La boutique: pour tous les amateurs de bon produits locaux.

LE RÉGIONAL L'EMPORTE SUR LE BIO. Légumes et fruits proviennent de la ferme bio Wydacher, de la ferme bio Murmatt et de la ferme Bieli à Ennetmoos, de la ferme Demeter Hohbüel à Kehrsiten, des Zimmermann à Stans et des Waser à Oberdorf. Les fromages viennent de Chälen-Toni à Meierskählen et de Barmettler à Stans. A peine pêché, le poisson est livré par les Frank de Seehuisli à Ennetbürgen. La viande provient de la boucherie Lussi à Oberdorf et des Spisbodener à Engelberg. Deux ou trois fois par semaine, c'est à pied que le jardinier du couvent Sankt Klara voisin livre fleurs et herbes aromatiques. Loin de tout dogmatisme, la certification Bourgeon Bio n'est pas une condition impérative pour devenir fournisseur du monastère. La provenance régionale prime sur la certification bio.

 

DANS LA CAVE, DU SBRINZ DE HUIT FROMAGERIES. De même, les matériaux de construction et les artisans qui ont participé durant quinze mois aux travaux de transformation viennent eux aussi en grande partie des environs. Dans la cave à vin contiguë au restaurant reposent, outre des vins locaux et suisses, des bouteilles de cépages autochtones provenant de tout l'arc alpin. Dans la plus belle et plus grande salle de la maison (l'ancienne bibliothèque) peuvent se tenir des banquets jusqu'à 100 convives. Puis il y a le magasin du monastère, où l'on trouve les spécialités utilisées en cuisine ou qui en proviennent. Juste à côté se trouve le trésor maison: la cave à sbrinz. C'est ici, dans la pénombre, que sont entreposées les meules provenant des huit alpages qui produisent du sbrinz. Pour certains, il est même possible de comparer plusieurs années.

Sbrinz mit fenchel

Crème au sbrinz, fenouil et potiron au beurre.

Gin Alpinum

Le Gin de Walden vient de Nidwald. Il est produit et distillé dans l'Obwald, m 13 Botanicals.

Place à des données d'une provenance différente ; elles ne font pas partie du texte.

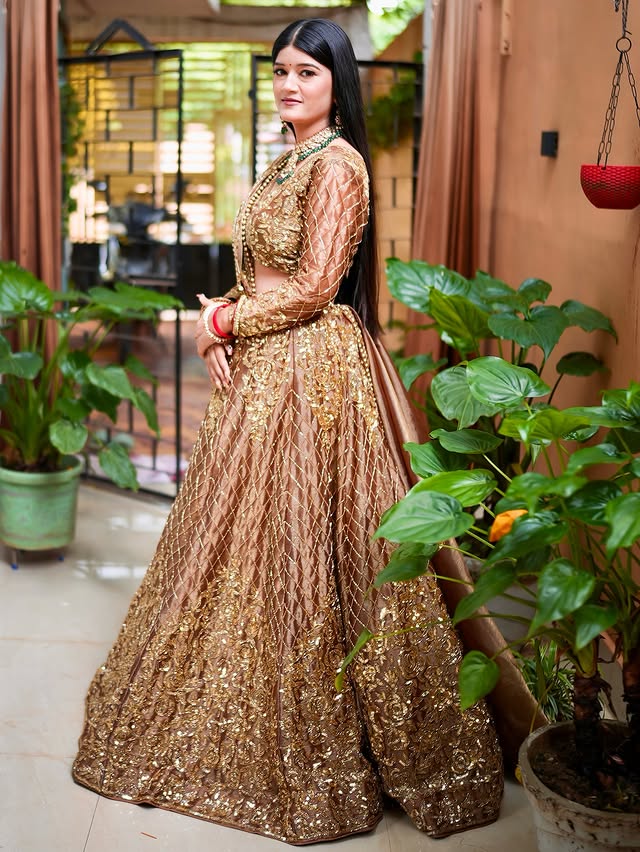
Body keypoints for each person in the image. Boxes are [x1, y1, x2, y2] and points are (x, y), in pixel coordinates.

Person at [72, 18, 533, 846]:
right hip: (268, 369)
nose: (289, 85)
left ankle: (351, 729)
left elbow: (318, 285)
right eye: (281, 71)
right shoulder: (286, 157)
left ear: (336, 82)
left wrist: (222, 324)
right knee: (239, 546)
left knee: (317, 545)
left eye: (307, 74)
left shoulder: (343, 163)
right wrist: (231, 328)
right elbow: (264, 273)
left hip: (316, 374)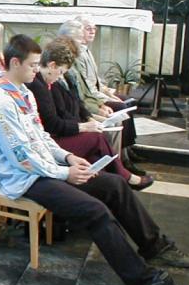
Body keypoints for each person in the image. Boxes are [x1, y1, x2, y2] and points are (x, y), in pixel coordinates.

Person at [0, 34, 189, 285]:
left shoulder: (23, 92)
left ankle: (155, 246)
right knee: (95, 211)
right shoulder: (1, 103)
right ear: (15, 63)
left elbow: (41, 137)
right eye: (33, 65)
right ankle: (144, 281)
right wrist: (66, 173)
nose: (37, 70)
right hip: (26, 179)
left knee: (115, 185)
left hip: (47, 169)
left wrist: (68, 156)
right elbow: (22, 158)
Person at [26, 36, 153, 190]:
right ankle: (125, 177)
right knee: (96, 138)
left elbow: (76, 101)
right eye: (60, 72)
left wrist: (88, 118)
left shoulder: (47, 81)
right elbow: (52, 124)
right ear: (52, 65)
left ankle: (113, 184)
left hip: (56, 135)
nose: (60, 77)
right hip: (50, 142)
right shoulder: (38, 85)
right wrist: (83, 126)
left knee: (95, 154)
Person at [59, 20, 144, 175]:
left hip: (86, 104)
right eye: (78, 40)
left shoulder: (80, 53)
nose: (81, 43)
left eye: (94, 28)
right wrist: (98, 107)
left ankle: (124, 154)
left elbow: (91, 83)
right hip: (84, 107)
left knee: (126, 105)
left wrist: (106, 93)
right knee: (119, 111)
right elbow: (80, 96)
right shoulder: (67, 65)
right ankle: (119, 163)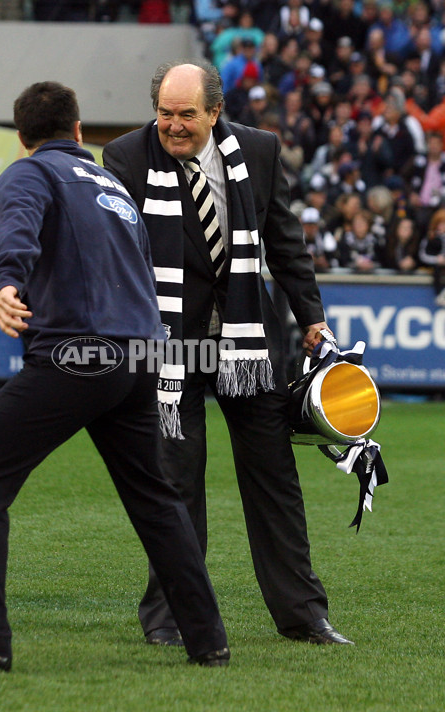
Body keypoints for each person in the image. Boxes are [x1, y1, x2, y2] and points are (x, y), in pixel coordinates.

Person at [0, 81, 230, 671]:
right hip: (139, 357)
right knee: (156, 499)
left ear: (23, 138)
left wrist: (5, 283)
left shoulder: (29, 173)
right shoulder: (111, 185)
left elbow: (19, 231)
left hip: (79, 356)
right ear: (79, 131)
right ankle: (208, 640)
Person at [103, 60, 353, 648]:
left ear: (216, 112)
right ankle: (169, 617)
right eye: (164, 113)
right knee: (174, 485)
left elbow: (285, 241)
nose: (173, 125)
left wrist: (311, 316)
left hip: (249, 342)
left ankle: (304, 616)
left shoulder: (260, 151)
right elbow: (114, 253)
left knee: (274, 480)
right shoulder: (124, 157)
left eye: (186, 114)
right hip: (166, 347)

«HIÄSIGS» À LA CARTE. A la carte, des pats à partager: fricadelles et terrine de cerf d’Oberrickenbach, truite de l’Entlebuch fumée par Martin Waser de Beckenried et garnie de bourrache du couvent Sankt Klara voisin, mousse de sérac de chèvre de Meierskälen, au-dessus de Stans, accompagnée de poires fraîches et en saumure, crème de sbrinz de Gerschnialp au fenouil et graines de courge butternut de la ferme Wydacher, d'où provient également l'œuf poché que le chef agrémente de champignons du Gothard. Et, pour bien terminer, une compote de pruneaux Demeter de la ferme Hobiel agrémentée de quenelles de séré de la laiterie de Stans. Seul le poivre dont le tout est parsemé n’est pas indigène...

 

«WORK IN PROGRESS». Ainsi se présente le Culinarium Alpinum depuis son ouverture. Mais il est loin d'être abouti. «Et j'espère qu'il ne le sera jamais, confie Dominik Flammer. C'est un projet en évolution constante.» Au printemps prochain, un «paysage comestible», un jardin de dégustation ouvert au public comportant 500 variétés de fruits, devrait être aménagé.